I talked to Bill at Adventure Outdoors today and they will special order them for you for $249, shipment date unknown. Kel tec has been having issues with the people who are heat treating their barrels. They say that they have this issue settled and will return to shipping 500 per week soon. Demand is high, which probably means that it may be a sweet shooter or maybe a fad. Only 2 have come thru their store so far so the list is long. I want one, but I may wait awhile until they have smoothed the kinks out. JMHO


----------



## frdstang90 (Jan 27, 2011)

Has anybody had a chance to try one of these out yet?


----------



## jmoser (Jan 27, 2011)

Just ordered a SUB2000 9mm but have had my eye on the 22 mag as well.

With 50 gr Federal JHPs this would pack some significant firepower - given the weight of 500 rds of ammo it makes for a real attractive **** gun.

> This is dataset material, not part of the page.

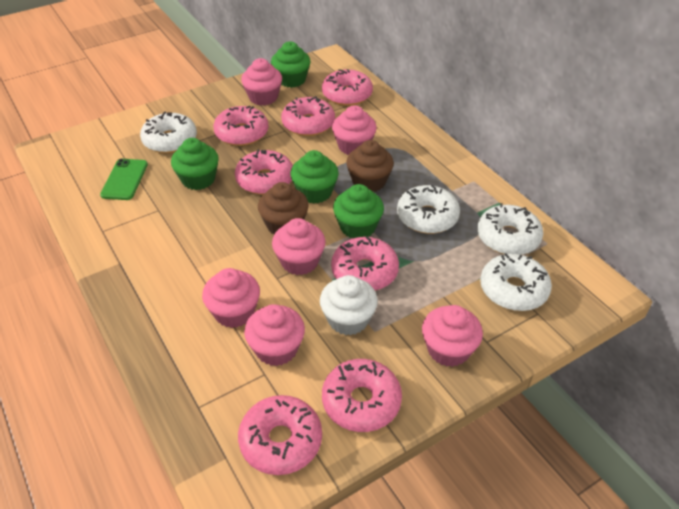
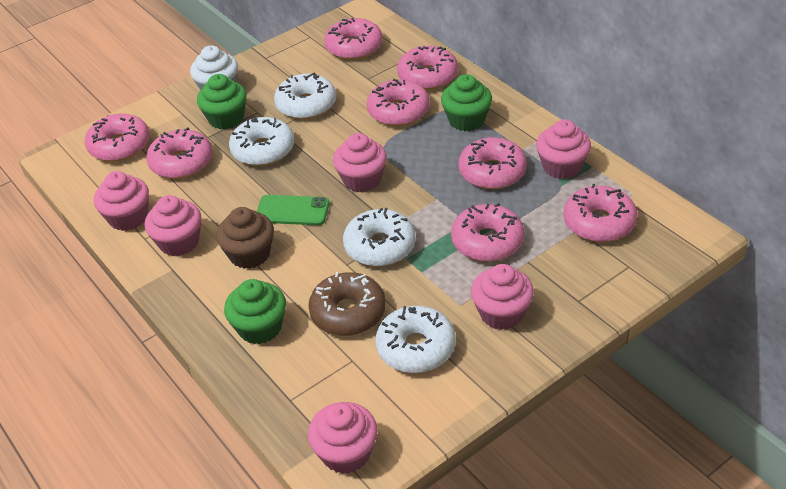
brown cupcake: 2 -> 1
brown donut: 0 -> 1
green cupcake: 4 -> 3
pink donut: 7 -> 8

I am also eagerly awaiting more real world reviews.


----------



## frdstang90 (Apr 29, 2011)

I am not hearing any good feedback the few people I have talked with anybody out there had any good luck with these pistols.


----------



## 1022 (May 10, 2011)

Brought one home a couple of weeks ago .............jammed every shot with 4 different ammo mfg.By jammed I mean failure to feed.


----------



## simpleman30 (May 10, 2011)

i haven't found anyone around here that's been able to get their hands on one.  i have heard stories on other forums about jamming due to non-domestic ammo.  supposedly keltec has released a list of recommended ammo brands.  in a few of the articles, the individuals sent their gun back to keltec and had it back within 2-3 weeks operating as it should with the proper brand of ammo.  personally, if i'm going to pay that much for a gun like this, it shouldn't matter what brand of ammo i buy.


----------



## 1022 (May 12, 2011)

simpleman30 said:


> i haven't found anyone around here that's been able to get their hands on one.  i have heard stories on other forums about jamming due to non-domestic ammo.  supposedly keltec has released a list of recommended ammo brands.  in a few of the articles, the individuals sent their gun back to keltec and had it back within 2-3 weeks operating as it should with the proper brand of ammo.  personally, if i'm going to pay that much for a gun like this, it shouldn't matter what brand of ammo i buy.



10-4 I used the recommended ammo plus everthing the shop had and still no go,think I'll just go with the Taurus Tracker in 22mag......


----------